I am told that that it isn't a "Barbie Doll" it is an "Action Figure"... Whatever kind of action it does is none of my business.... I think Dietmar likes it better than the Caledon medal (he has a billion of those)

He is sure a kick-butt Pre-cub, female, recurve shooter... Cleaned up.... Suck it up girls... second place will have to do from now on.... welcome to our world.

Oh ya, "Old Man Stan" shot in Senior not Master today... guess the decision is made... and ended up second to the reigning World cup and World Champion... not bad for being close to his draw weight...

Rock on...


----------



## Stash (Jun 1, 2002)

Now let me stop this internet rumour right in its tracks RIGHT NOW!!! 

I did NOT have a miniature Barbie doll, or "action figure", or whatever you want to call it, in my bowcase, and I greatly resent any implication that I did.


----------



## Mr. Black Magic (Sep 13, 2007)

Stash said:


> Now let me stop this internet rumour right in its tracks RIGHT NOW!!!
> 
> I did NOT have a miniature Barbie doll, or "action figure", or whatever you want to call it, in my bowcase, and I greatly resent any implication that I did.


Good heavens! I was unaware there was actually a full size one:tongue:


Personally I'm holding out for Transexual Longbow unlimited class


----------



## Stash (Jun 1, 2002)

Blackie:

Kind of a stretch, but have a look at this... http://nationalhistoricships.org.uk/index.cfm/event/getVessel/vref/1980


----------



## Mr. Black Magic (Sep 13, 2007)

Stash said:


> Blackie:
> 
> Kind of a stretch, but have a look at this... http://nationalhistoricships.org.uk/index.cfm/event/getVessel/vref/1980


Ah, I always wondered what happened to the old MTB's. Brings to mind what Churchill called the traditions of the RN when he was Lord of the Admiralty.


----------



## Moparmatty (Jun 23, 2003)

Stash said:


> Now let me stop this internet rumour right in its tracks RIGHT NOW!!!
> 
> I did NOT have a miniature Barbie doll, or "action figure", or whatever you want to call it, in my bowcase, and I greatly resent any implication that I did.


WHATEVER!!!!!!!

If it wawsn't in your bowcase then where did you pull it from? And please don't tell me your pocket.


----------



## araz2114 (Jan 13, 2003)

Funny, I don't remember mentioning anyone's name other than Dietmar's in this????? Seems that someone is a bit defensive.... hehehe. 
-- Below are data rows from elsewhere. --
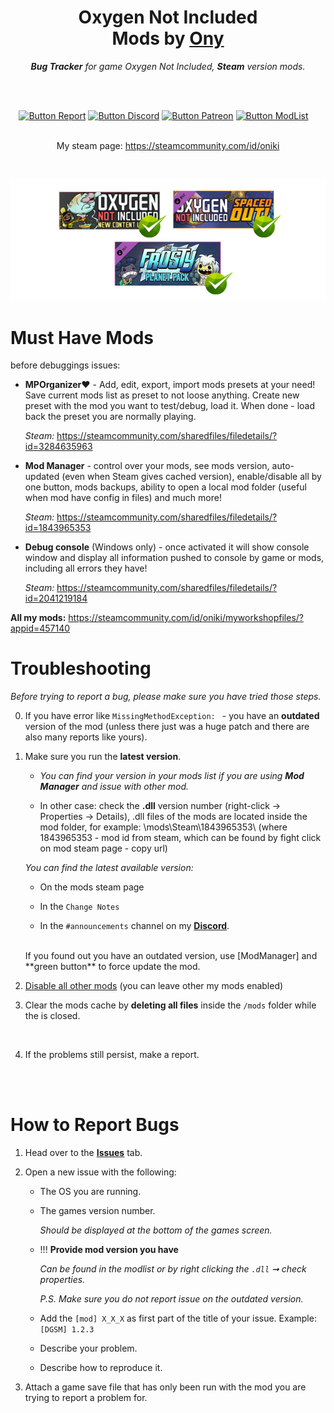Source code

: 
<div align = center>

# Oxygen Not Included <br> Mods by **[Ony]**

***Bug Tracker*** *for  game Oxygen Not Included, **Steam** version mods.*

<br>
<br>

[![Button Report]][Report]
[![Button Discord]][Discord]
[![Button Patreon]][Patreon]
[![Button ModList]][ModList]   


<BR>My steam page: https://steamcommunity.com/id/oniki

</div>

<br>
<p align=center><img src="https://raw.githubusercontent.com/O-n-y/oxy.mods/master/oxy_supporred.png"  title="Support Vanialla game and all DLC"></p>

<!----------------------------------------------------------------------------->
# Must Have Mods 
before debuggings issues:
* **MPOrganizer❤️** - Add, edit, export, import mods presets at your need! Save current mods list as preset to not loose anything. Create new preset with the mod you want to test/debug, load it. When done - load back the preset you are normally playing.
    
    _Steam:_ https://steamcommunity.com/sharedfiles/filedetails/?id=3284635963
* **Mod Manager** - control over your mods, see mods version, auto-updated (even when Steam gives cached version), enable/disable all by one button, mods backups, ability to open a local mod folder (useful when mod have config in files) and much more!

    _Steam:_ https://steamcommunity.com/sharedfiles/filedetails/?id=1843965353
* **Debug console** (Windows only) - once activated it will show console window and display all information pushed to console by game or mods, including all errors they have!

    _Steam:_ https://steamcommunity.com/sharedfiles/filedetails/?id=2041219184

**All my mods:** https://steamcommunity.com/id/oniki/myworkshopfiles/?appid=457140

# Troubleshooting

*Before trying to report a bug, please make sure you have tried those steps.*


0.  If you have error like `MissingMethodException: ` - you have an **outdated** version of the mod (unless there just was a huge patch and there are also many reports like yours).

1.  Make sure you run the **latest version**.

    - *You can find your version in your mods list if you are using **Mod Manager** and issue with other mod.*
    
    - In other case: check the **.dll** version number (right-click -> Properties -> Details), .dll files of the mods are located inside the mod folder, for example: \mods\Steam\1843965353\ (where 1843965353 - mod id from steam, which can be found by fight click on mod steam page - copy url)

    *You can find the latest available version:*

    -   On the mods steam page

    -   In the `Change Notes`

    -   In the `#announcements` channel on my **[Discord]**.

    <br>
    If you found out you have an outdated version, use [ModManager] and **green button** to force update the mod.
    
3.  <ins>Disable all other mods</ins> (you can leave other my mods enabled)
    <br>
    
4.  Clear the mods cache by **deleting all files** inside the `/mods` folder while the is closed.

    <br>

5.  If the problems still persist, make a report.

<br>
<br>

# How to Report Bugs


1.  Head over to the **[Issues]** tab.

2.  Open a new issue with the following:

    -   The OS you are running.

    -   The games version number.

        *Should be displayed at the bottom of the games screen.*

    -   !!! **Provide mod version you have**

        *Can be found in the modlist or by right clicking the `.dll` ➞ check properties.*

        *P.S. Make sure you do not report issue on the outdated version.*

    -   Add the `[mod] X_X_X` as first part of the title of your issue. Example: `[DGSM] 1.2.3`

    -   Describe your problem.

    -   Describe how to reproduce it.

3.  Attach a game save file that has only been run with the mod you are trying to report a problem for.

<br>


<!----------------------------------------------------------------------------->

[ModManager]: https://steamcommunity.com/sharedfiles/filedetails/?id=3284635963
[ModList]: https://steamcommunity.com/workshop/filedetails/?id=1868471353
[Discord]: https://discord.gg/n9FhwzQFAV
[Patreon]: https://www.patreon.com/ony_mods
[Boosty]: https://boosty.to/ony_mods
[Ony]: https://steamcommunity.com/id/oniki

[Report]: https://github.com/O-n-y/oxy.mods/issues/new
[Issues]: https://github.com/O-n-y/oxy.mods/issues

<!---------------------------------[ Buttons ]--------------------------------->

[Button Report]: https://img.shields.io/badge/Report_A_Bug-609926?style=for-the-badge&logoColor=white&logo=Hackaday
[Button ModList]: https://img.shields.io/badge/ModList-1A9FFF?style=for-the-badge&logoColor=white&logo=Steam
[Button Discord]: https://img.shields.io/badge/Discord-5865F2?style=for-the-badge&logoColor=white&logo=Discord
[Button Patreon]: https://img.shields.io/badge/Patreon-F96854?style=for-the-badge&logo=patreon&logoColor=white
[Button Boosty]: https://img.shields.io/badge/boosty-fc7703?style=for-the-badge&logo=boosty&logoColor=white



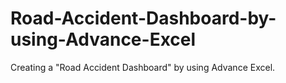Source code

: # Road-Accident-Dashboard-by-using-Advance-Excel
Creating a "Road Accident Dashboard" by using Advance Excel.
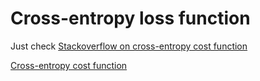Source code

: # Cross-entropy loss function

Just check [Stackoverflow on cross-entropy cost function](http://stats.stackexchange.com/questions/167787/cross-entropy-cost-function-in-neural-network)

[Cross-entropy cost function](http://neuralnetworksanddeeplearning.com/chap3.html#introducing_the_cross-entropy_cost_function)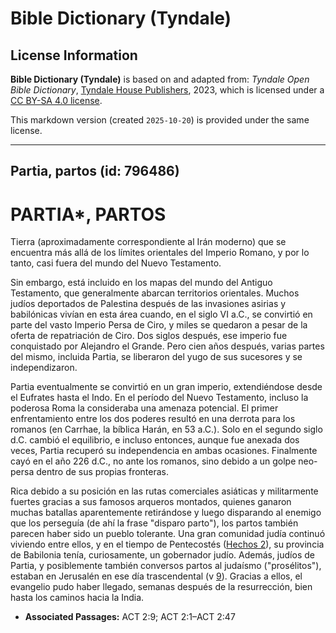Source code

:# Bible Dictionary (Tyndale)

## License Information

**Bible Dictionary (Tyndale)** is based on and adapted from: _Tyndale Open Bible Dictionary_, [Tyndale House Publishers](https://tyndaleopenresources.com/), 2023, which is licensed under a [CC BY-SA 4.0 license](https://creativecommons.org/licenses/by-sa/4.0/legalcode.en).

This markdown version (created `2025-10-20`) is provided under the same license.



--------------------------------

## Partia, partos (id: 796486)

PARTIA\*, PARTOS
================

Tierra (aproximadamente correspondiente al Irán moderno) que se encuentra más allá de los límites orientales del Imperio Romano, y por lo tanto, casi fuera del mundo del Nuevo Testamento.

Sin embargo, está incluido en los mapas del mundo del Antiguo Testamento, que generalmente abarcan territorios orientales. Muchos judíos deportados de Palestina después de las invasiones asirias y babilónicas vivían en esta área cuando, en el siglo VI a.C., se convirtió en parte del vasto Imperio Persa de Ciro, y miles se quedaron a pesar de la oferta de repatriación de Ciro. Dos siglos después, ese imperio fue conquistado por Alejandro el Grande. Pero cien años después, varias partes del mismo, incluida Partia, se liberaron del yugo de sus sucesores y se independizaron.

Partia eventualmente se convirtió en un gran imperio, extendiéndose desde el Eufrates hasta el Indo. En el período del Nuevo Testamento, incluso la poderosa Roma la consideraba una amenaza potencial. El primer enfrentamiento entre los dos poderes resultó en una derrota para los romanos (en Carrhae, la bíblica Harán, en 53 a.C.). Solo en el segundo siglo d.C. cambió el equilibrio, e incluso entonces, aunque fue anexada dos veces, Partia recuperó su independencia en ambas ocasiones. Finalmente cayó en el año 226 d.C., no ante los romanos, sino debido a un golpe neo\-persa dentro de sus propias fronteras.

Rica debido a su posición en las rutas comerciales asiáticas y militarmente fuertes gracias a sus famosos arqueros montados, quienes ganaron muchas batallas aparentemente retirándose y luego disparando al enemigo que los perseguía (de ahí la frase "disparo parto"), los partos también parecen haber sido un pueblo tolerante. Una gran comunidad judía continuó viviendo entre ellos, y en el tiempo de Pentecostés ([Hechos 2](https://ref.ly/Acts2:1-Acts2:47)), su provincia de Babilonia tenía, curiosamente, un gobernador judío. Además, judíos de Partia, y posiblemente también conversos partos al judaísmo ("prosélitos"), estaban en Jerusalén en ese día trascendental (v [9](https://ref.ly/Acts2:9)). Gracias a ellos, el evangelio pudo haber llegado, semanas después de la resurrección, bien hasta los caminos hacia la India.

* **Associated Passages:** ACT 2:9; ACT 2:1–ACT 2:47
I like it.... and I want a doll like the other cool guys.


----------



## Moparmatty (Jun 23, 2003)

I wasn't going to mention his name to save him the embarassment but he felt the need to out himself and come out on the "D".


----------



## Stash (Jun 1, 2002)

"...and who's trying to decide whether or not to shoot Senior or Masters class..."

Like you were really making an effort to NOT identify me.


----------



## Moparmatty (Jun 23, 2003)

:noidea:


----------